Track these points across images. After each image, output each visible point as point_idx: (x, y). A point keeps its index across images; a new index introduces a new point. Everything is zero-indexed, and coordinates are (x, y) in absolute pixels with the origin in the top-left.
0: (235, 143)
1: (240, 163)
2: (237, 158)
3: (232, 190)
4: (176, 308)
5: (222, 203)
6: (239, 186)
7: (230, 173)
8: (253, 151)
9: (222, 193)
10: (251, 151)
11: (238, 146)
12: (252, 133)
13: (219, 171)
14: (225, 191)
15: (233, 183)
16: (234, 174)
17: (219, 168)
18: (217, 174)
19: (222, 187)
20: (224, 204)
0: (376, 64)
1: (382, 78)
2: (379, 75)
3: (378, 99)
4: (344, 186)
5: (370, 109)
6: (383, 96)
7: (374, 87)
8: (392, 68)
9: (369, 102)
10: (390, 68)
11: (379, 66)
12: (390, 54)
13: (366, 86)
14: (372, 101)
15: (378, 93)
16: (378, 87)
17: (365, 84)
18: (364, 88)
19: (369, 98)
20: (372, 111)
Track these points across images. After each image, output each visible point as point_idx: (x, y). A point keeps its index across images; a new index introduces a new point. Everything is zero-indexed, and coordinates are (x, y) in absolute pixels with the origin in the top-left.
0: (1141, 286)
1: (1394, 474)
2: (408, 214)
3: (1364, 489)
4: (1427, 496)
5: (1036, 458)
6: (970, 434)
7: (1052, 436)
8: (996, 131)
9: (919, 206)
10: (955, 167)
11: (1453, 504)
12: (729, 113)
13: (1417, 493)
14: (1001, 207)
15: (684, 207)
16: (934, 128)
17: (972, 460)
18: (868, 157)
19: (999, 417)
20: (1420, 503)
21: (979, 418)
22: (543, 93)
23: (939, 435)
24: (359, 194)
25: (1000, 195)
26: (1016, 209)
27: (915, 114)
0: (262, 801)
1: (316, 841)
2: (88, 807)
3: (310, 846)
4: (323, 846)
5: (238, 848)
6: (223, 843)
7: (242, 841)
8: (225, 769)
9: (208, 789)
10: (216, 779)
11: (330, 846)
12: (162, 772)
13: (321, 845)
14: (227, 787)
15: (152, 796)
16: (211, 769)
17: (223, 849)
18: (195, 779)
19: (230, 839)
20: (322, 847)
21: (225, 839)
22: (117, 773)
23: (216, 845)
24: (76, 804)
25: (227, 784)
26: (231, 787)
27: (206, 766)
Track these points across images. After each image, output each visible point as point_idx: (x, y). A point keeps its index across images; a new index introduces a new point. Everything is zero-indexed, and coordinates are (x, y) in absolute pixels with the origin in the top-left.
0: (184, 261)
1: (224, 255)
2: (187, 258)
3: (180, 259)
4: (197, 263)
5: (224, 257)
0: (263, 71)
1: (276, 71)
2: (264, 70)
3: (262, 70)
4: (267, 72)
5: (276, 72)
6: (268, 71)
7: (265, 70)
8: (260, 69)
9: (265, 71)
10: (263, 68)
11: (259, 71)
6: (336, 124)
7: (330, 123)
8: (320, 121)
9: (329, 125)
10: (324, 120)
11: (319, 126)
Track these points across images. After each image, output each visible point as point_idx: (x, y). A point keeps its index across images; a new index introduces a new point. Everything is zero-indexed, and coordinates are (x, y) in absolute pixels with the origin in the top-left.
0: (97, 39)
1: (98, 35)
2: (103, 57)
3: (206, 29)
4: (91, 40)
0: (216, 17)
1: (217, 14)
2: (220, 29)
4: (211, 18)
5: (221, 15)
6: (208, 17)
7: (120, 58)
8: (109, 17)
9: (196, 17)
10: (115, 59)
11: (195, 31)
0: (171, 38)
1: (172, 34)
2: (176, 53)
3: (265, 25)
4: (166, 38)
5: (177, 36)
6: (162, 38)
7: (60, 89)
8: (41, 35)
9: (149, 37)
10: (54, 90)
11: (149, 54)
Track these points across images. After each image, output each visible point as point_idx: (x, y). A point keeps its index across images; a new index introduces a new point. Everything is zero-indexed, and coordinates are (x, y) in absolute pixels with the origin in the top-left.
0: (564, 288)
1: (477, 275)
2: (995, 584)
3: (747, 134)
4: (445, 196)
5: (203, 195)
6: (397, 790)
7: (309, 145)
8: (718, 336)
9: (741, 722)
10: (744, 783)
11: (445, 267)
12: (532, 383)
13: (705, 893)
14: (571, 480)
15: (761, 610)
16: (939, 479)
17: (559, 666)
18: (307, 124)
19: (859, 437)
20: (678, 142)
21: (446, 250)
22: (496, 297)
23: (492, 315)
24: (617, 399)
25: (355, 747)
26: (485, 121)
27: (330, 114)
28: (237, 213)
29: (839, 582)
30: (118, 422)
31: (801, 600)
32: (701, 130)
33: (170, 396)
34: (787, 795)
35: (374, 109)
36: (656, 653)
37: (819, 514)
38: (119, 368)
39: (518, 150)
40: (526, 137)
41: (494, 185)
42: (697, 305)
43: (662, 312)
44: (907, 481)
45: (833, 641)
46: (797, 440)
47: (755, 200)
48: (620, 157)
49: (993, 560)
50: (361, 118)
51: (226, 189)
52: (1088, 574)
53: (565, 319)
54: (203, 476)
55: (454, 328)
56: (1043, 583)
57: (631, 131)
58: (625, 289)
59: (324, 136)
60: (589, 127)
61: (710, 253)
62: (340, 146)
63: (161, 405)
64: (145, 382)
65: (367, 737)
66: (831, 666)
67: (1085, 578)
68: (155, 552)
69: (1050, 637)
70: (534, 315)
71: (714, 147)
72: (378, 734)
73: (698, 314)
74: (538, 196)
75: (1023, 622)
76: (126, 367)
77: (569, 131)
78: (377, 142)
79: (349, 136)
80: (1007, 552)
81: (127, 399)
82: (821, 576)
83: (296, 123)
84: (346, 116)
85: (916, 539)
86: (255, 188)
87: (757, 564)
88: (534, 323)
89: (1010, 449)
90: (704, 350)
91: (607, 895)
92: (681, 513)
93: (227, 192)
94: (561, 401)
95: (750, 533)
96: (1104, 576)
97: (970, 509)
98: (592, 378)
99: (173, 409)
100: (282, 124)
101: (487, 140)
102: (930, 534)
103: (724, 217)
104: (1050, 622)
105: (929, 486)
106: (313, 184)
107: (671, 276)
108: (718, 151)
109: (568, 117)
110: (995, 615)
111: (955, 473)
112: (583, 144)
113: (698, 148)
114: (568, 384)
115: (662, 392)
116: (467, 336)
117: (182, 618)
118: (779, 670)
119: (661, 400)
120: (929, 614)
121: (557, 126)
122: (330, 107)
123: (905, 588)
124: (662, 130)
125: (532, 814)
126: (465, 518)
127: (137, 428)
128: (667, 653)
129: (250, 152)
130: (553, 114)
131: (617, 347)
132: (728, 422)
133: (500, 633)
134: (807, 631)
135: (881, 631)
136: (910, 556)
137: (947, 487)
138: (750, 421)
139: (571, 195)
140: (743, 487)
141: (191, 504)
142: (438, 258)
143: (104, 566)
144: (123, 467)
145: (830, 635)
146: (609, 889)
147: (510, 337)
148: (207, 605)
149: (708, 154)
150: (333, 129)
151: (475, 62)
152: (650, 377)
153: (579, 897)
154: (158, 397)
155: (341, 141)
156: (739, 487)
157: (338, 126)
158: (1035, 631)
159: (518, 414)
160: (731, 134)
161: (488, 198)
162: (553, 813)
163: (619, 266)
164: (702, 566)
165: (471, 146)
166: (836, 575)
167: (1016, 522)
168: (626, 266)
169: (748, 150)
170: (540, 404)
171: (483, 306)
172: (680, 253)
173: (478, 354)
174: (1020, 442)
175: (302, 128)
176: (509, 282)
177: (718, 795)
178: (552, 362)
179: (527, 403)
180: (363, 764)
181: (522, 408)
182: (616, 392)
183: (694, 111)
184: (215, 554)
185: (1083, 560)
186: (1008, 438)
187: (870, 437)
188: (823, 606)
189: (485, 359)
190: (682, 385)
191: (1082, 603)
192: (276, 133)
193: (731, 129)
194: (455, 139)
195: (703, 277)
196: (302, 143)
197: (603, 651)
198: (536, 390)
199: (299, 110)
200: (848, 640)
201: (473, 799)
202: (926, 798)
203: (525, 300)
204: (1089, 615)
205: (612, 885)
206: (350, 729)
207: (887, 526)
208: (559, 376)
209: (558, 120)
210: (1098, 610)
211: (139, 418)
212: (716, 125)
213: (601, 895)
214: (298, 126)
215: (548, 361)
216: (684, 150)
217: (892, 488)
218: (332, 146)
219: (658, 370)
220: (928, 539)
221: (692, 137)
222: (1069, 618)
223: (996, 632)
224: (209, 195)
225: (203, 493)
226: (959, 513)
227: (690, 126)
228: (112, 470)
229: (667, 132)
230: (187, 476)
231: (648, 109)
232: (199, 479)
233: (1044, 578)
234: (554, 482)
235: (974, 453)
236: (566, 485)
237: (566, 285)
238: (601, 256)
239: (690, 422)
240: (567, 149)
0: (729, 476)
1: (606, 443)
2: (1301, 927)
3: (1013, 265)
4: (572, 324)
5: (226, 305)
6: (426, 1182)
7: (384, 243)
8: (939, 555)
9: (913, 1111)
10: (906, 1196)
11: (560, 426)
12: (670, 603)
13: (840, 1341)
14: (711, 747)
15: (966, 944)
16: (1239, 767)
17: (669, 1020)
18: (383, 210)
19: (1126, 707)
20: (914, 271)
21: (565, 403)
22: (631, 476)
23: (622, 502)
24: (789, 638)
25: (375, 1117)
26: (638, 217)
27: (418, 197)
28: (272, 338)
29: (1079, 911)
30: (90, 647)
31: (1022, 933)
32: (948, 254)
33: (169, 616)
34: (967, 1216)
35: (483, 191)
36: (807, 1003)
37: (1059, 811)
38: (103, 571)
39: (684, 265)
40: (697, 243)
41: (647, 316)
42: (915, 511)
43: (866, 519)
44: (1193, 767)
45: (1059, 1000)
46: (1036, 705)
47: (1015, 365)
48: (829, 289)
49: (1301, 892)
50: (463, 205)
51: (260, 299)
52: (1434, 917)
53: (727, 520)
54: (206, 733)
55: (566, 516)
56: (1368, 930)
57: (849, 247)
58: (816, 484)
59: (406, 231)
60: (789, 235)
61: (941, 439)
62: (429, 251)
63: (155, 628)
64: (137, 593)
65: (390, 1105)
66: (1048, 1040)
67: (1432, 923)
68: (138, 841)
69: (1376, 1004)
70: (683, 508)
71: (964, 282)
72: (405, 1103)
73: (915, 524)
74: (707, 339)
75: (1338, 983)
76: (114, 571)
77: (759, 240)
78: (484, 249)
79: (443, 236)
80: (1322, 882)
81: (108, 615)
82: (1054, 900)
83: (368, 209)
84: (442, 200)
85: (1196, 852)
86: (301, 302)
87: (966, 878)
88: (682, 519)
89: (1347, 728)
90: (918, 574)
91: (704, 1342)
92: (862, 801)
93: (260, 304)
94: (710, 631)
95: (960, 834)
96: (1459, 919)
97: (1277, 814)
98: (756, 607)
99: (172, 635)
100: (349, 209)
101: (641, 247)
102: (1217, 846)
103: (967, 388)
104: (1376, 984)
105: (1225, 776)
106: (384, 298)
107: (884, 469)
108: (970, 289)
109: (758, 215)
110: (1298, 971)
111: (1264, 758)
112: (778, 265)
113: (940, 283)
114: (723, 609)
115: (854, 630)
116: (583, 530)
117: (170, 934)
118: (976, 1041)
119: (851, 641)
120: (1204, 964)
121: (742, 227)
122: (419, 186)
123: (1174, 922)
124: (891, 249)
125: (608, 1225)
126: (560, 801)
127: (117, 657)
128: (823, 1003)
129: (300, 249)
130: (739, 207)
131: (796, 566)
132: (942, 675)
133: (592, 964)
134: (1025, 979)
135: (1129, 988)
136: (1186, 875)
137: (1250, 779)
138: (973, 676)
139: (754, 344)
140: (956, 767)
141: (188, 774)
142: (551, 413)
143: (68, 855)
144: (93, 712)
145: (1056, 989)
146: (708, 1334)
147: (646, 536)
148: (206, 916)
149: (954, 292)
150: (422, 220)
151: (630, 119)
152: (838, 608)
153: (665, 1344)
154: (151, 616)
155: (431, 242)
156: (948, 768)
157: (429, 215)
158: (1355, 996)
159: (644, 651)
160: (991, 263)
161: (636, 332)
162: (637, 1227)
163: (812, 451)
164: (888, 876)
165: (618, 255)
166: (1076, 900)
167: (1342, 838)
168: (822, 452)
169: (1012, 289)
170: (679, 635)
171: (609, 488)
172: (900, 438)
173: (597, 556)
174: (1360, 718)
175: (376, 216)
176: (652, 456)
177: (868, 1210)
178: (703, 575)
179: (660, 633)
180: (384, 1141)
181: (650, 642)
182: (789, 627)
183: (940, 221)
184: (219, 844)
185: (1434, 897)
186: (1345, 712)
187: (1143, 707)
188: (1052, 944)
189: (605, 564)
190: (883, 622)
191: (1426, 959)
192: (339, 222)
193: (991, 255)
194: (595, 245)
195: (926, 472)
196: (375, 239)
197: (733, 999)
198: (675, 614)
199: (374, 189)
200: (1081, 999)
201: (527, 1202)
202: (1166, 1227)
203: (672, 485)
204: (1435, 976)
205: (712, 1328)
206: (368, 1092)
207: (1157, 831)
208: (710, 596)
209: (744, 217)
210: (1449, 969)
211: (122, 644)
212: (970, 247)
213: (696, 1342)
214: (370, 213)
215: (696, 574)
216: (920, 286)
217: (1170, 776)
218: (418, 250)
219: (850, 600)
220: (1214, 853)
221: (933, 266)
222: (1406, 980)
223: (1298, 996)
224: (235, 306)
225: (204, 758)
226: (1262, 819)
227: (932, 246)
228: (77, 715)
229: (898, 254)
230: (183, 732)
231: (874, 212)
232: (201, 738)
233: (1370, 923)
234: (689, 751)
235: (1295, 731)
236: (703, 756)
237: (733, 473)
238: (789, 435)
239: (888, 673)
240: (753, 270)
◆ ◆ ◆ ◆
= Assigned task =
Output, exactly and in full, the lines from the start of the entries above through the line that contains "26: (1016, 209)".

= Output of the exercise =
Track these points across images. After each image, output each visible point as point_idx: (x, y). A point keeps its index across images; a new index introduces a new point. Everything is zero-indexed, and coordinates are (x, y) in absolute pixels with the origin in the top-left.
0: (235, 143)
1: (240, 163)
2: (237, 158)
3: (232, 190)
4: (176, 308)
5: (222, 203)
6: (239, 186)
7: (230, 173)
8: (253, 151)
9: (222, 193)
10: (251, 151)
11: (238, 146)
12: (252, 133)
13: (219, 171)
14: (225, 191)
15: (233, 183)
16: (234, 174)
17: (219, 168)
18: (217, 174)
19: (222, 187)
20: (224, 204)
0: (376, 64)
1: (382, 78)
2: (379, 75)
3: (378, 99)
4: (344, 186)
5: (370, 109)
6: (383, 96)
7: (374, 87)
8: (392, 68)
9: (369, 102)
10: (390, 68)
11: (379, 66)
12: (390, 54)
13: (366, 86)
14: (372, 101)
15: (378, 93)
16: (378, 87)
17: (365, 84)
18: (364, 88)
19: (369, 98)
20: (372, 111)
Track these points across images. After each image, output each visible point as point_idx: (x, y). A point keeps its index across images; a new index introduces a new point. Everything is zero-indexed, and coordinates are (x, y) in absolute pixels with the origin in the top-left.
0: (1141, 286)
1: (1394, 474)
2: (408, 214)
3: (1364, 489)
4: (1427, 496)
5: (1036, 458)
6: (970, 434)
7: (1052, 436)
8: (996, 131)
9: (919, 206)
10: (955, 167)
11: (1453, 504)
12: (729, 113)
13: (1417, 493)
14: (1001, 207)
15: (684, 207)
16: (934, 128)
17: (972, 460)
18: (868, 157)
19: (999, 417)
20: (1420, 503)
21: (979, 418)
22: (543, 93)
23: (939, 435)
24: (359, 194)
25: (1000, 195)
26: (1016, 209)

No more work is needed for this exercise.